Défi 1: Pouvez-vous retaper fidèlement le passage du texte sur le Livre blanc des pensions compris entre « Le Livre blanc » et « l'ensemble de l'Europe. », ces deux bornes incluses ?

Texte du document:
========================

Le Livre blanc de la Commission européenne approuvé et présenté le 16 février 2012 "pour des pensions adéquates, sûres et soutenables" ouvre un débat sur les pistes de réformes en vue d'assurer un meilleur équilibre entre la durée de la vie professionnelle et la durée des  retraites, et pour tenter d'harmoniser les pratiques parmi les 27 Etats membres de l'UE. Il envisage la portabilité des pensions d'un pays à l'autre à travers une  législation adéquate et en créant un service consacré à la reconstitution complète des carrières et des cotisations de retraite dans l'ensemble de l'Europe.

Le contexte dans lequel ce Livre blanc est publié, la Commission le décrit de la manière suivante: "Les pensions de retraite sont d’ores et déjà la principale source de revenu d’environ un quart de la population de l’Union et elles le deviendront à terme pour de nombreux autres Européens plus jeunes. Si l’Europe ne parvient pas à garantir, aujourd’hui comme demain, des pensions décentes, des millions de personnes âgées connaîtront la pauvreté. L’Europe vieillit aussi parce ses citoyens vivent plus longtemps et ont moins d’enfants qu’auparavant, et dès 2013, la population active de l’Union commencera à se réduire. Les retraites, quant à elles, pèsent de plus en plus sur les budgets nationaux, d’autant plus que ceux-ci sont sous la pression de la crise financière et économique."

========================

Défi 2: Pouvez-vous reproduire à l'identique les lignes des entrées, de celle qui contient « collectors: Baphane » jusqu'à la fin des entrées, ces deux extrémités incluses ?

Jeu de données:

========================

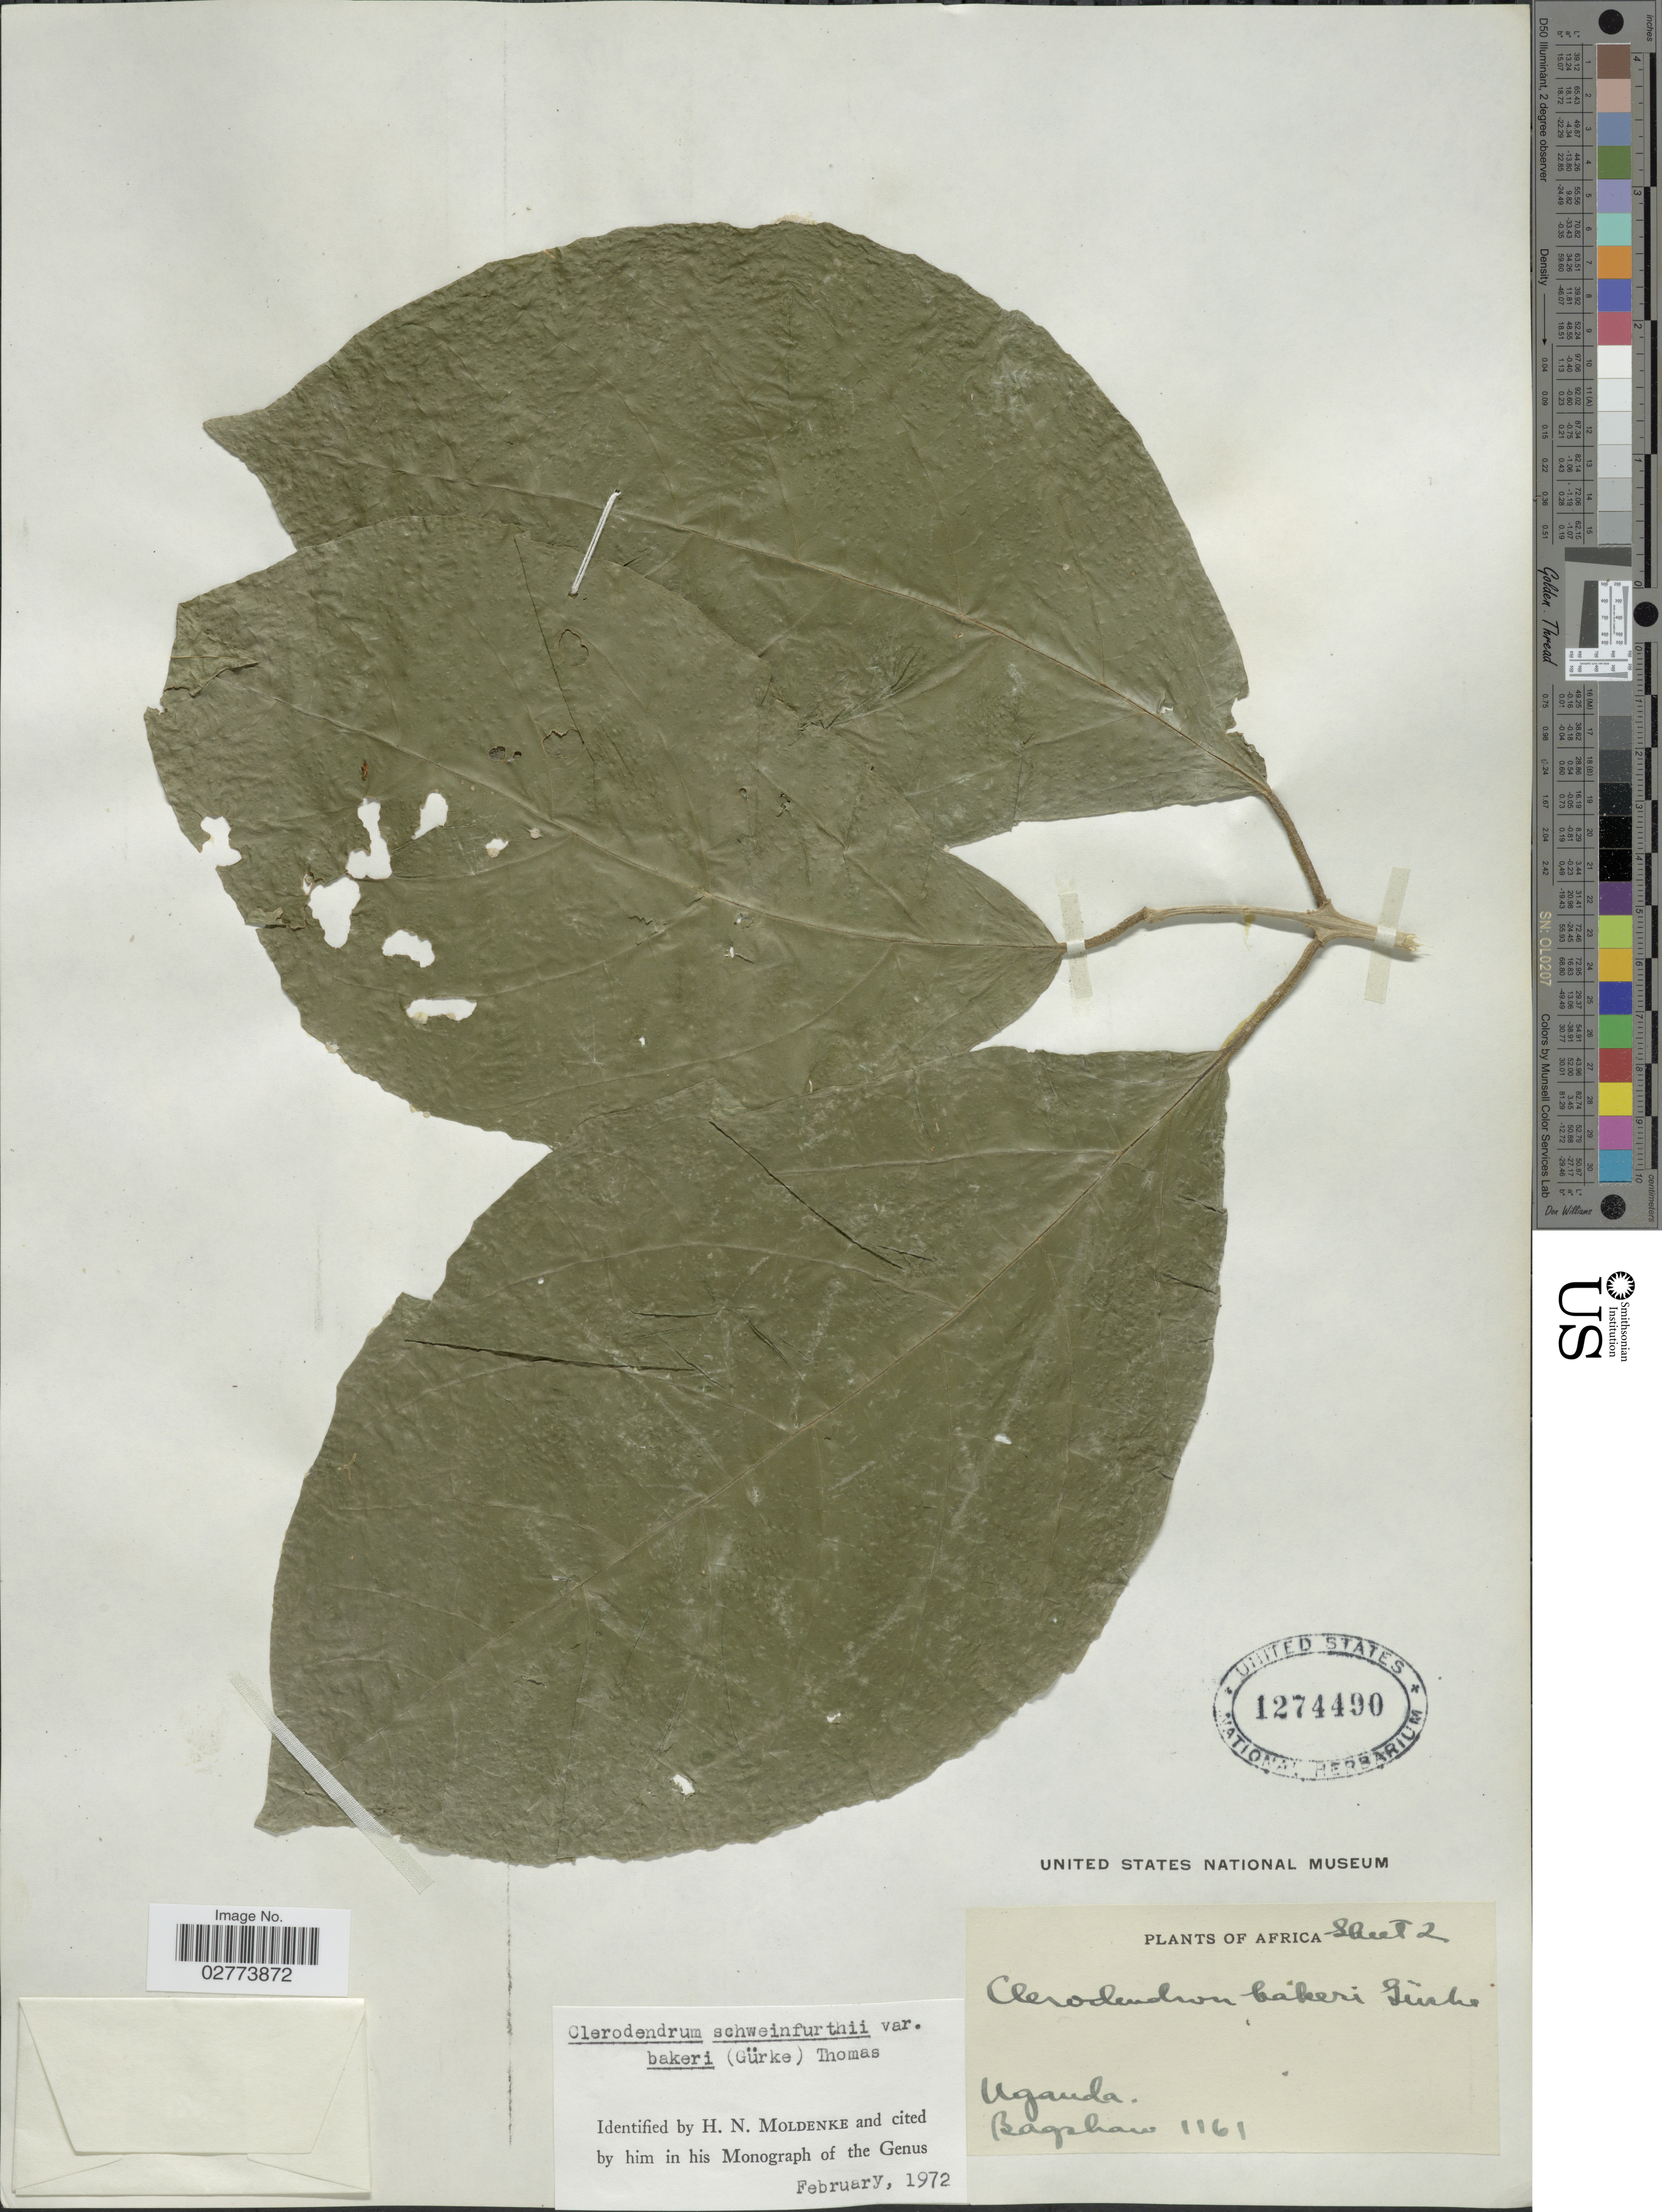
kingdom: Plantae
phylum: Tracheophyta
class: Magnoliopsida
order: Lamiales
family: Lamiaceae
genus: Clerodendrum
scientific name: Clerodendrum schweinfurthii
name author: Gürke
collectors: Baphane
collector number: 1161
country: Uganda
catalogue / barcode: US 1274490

========================

Corrigé détaillé 1:
Le Livre blanc de la Commission européenne approuvé et présenté le 16 février 2012 "pour des pensions adéquates, sûres et soutenables" ouvre un débat sur les pistes de réformes en vue d'assurer un meilleur équilibre entre la durée de la vie professionnelle et la durée des  retraites, et pour tenter d'harmoniser les pratiques parmi les 27 Etats membres de l'UE. Il envisage la portabilité des pensions d'un pays à l'autre à travers une  législation adéquate et en créant un service consacré à la reconstitution complète des carrières et des cotisations de retraite dans l'ensemble de l'Europe.

Corrigé détaillé 2:
collectors: Baphane
collector number: 1161
country: Uganda
catalogue / barcode: US 1274490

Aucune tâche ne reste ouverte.